Human keypoint data
-- Opening Marker --
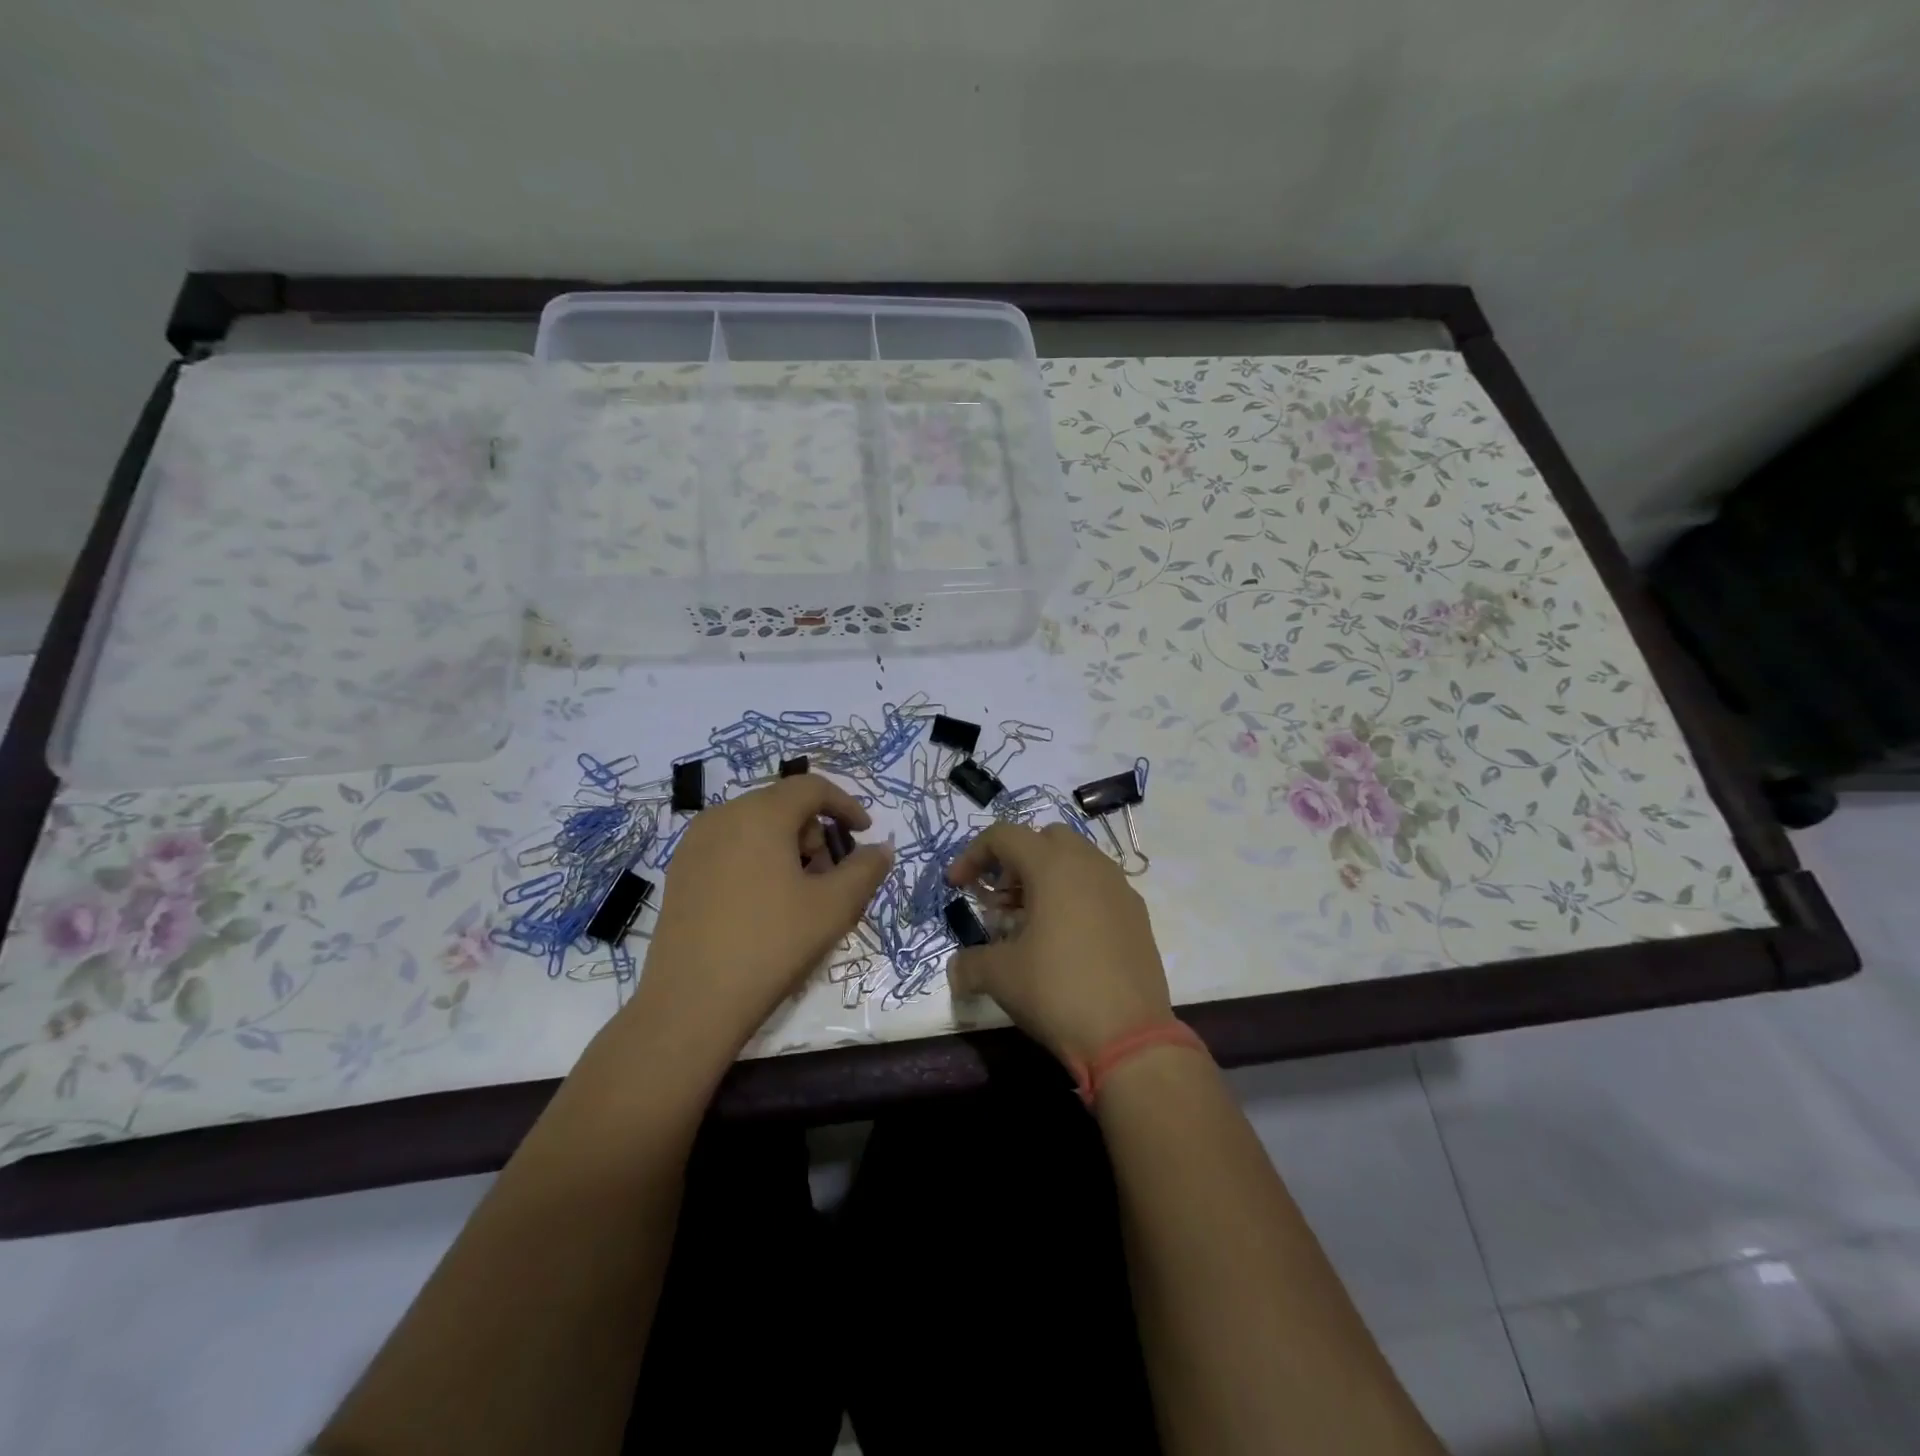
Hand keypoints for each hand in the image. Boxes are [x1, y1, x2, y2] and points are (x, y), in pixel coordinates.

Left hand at [626, 775, 892, 1061]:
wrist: (691, 1004)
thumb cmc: (771, 945)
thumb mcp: (834, 907)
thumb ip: (866, 869)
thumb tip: (881, 848)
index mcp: (760, 814)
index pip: (811, 787)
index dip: (845, 805)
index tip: (864, 833)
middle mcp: (722, 816)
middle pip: (783, 805)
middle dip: (816, 831)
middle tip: (831, 874)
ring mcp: (694, 845)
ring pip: (755, 826)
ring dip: (787, 846)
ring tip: (799, 894)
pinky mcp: (680, 873)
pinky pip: (730, 847)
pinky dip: (757, 860)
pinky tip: (763, 905)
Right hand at [945, 822, 1173, 1066]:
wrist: (1129, 1037)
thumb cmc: (1057, 991)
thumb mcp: (1000, 976)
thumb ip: (969, 963)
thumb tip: (956, 971)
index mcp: (1053, 866)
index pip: (1004, 836)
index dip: (972, 855)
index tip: (957, 886)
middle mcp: (1090, 865)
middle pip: (1044, 839)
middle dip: (1015, 861)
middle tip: (999, 900)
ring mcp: (1119, 888)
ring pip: (1076, 861)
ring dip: (1046, 879)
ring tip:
-- Closing Marker --
__WHAT YOU HAVE TO DO__:
Extract every line from the one containing "wrist: (691, 1004)" to the end of the entries, including both of those lines, exactly as given and with nothing added.

__EXERCISE RESULT__:
wrist: (691, 1004)
thumb cmc: (771, 945)
thumb mcp: (834, 907)
thumb ip: (866, 869)
thumb tip: (881, 848)
index mcp: (760, 814)
index pip: (811, 787)
index dip: (845, 805)
index tip: (864, 833)
middle mcp: (722, 816)
middle pip: (783, 805)
middle dip: (816, 831)
middle tip: (831, 874)
ring mcp: (694, 845)
ring pip: (755, 826)
ring dip: (787, 846)
ring tip: (799, 894)
pinky mcp: (680, 873)
pinky pip: (730, 847)
pinky dip: (757, 860)
pinky tip: (763, 905)
Right hand at [945, 822, 1173, 1066]:
wrist: (1129, 1037)
thumb cmc: (1057, 991)
thumb mcp: (1000, 976)
thumb ip: (969, 963)
thumb tip: (956, 971)
index mcp: (1053, 866)
index pip: (1004, 836)
index dip: (972, 855)
index tip: (957, 886)
middle mcp: (1090, 865)
middle pip: (1044, 839)
middle dip: (1015, 861)
middle tip: (999, 900)
ring mcp: (1119, 888)
ring pip: (1076, 861)
ring dip: (1046, 879)
ring tip:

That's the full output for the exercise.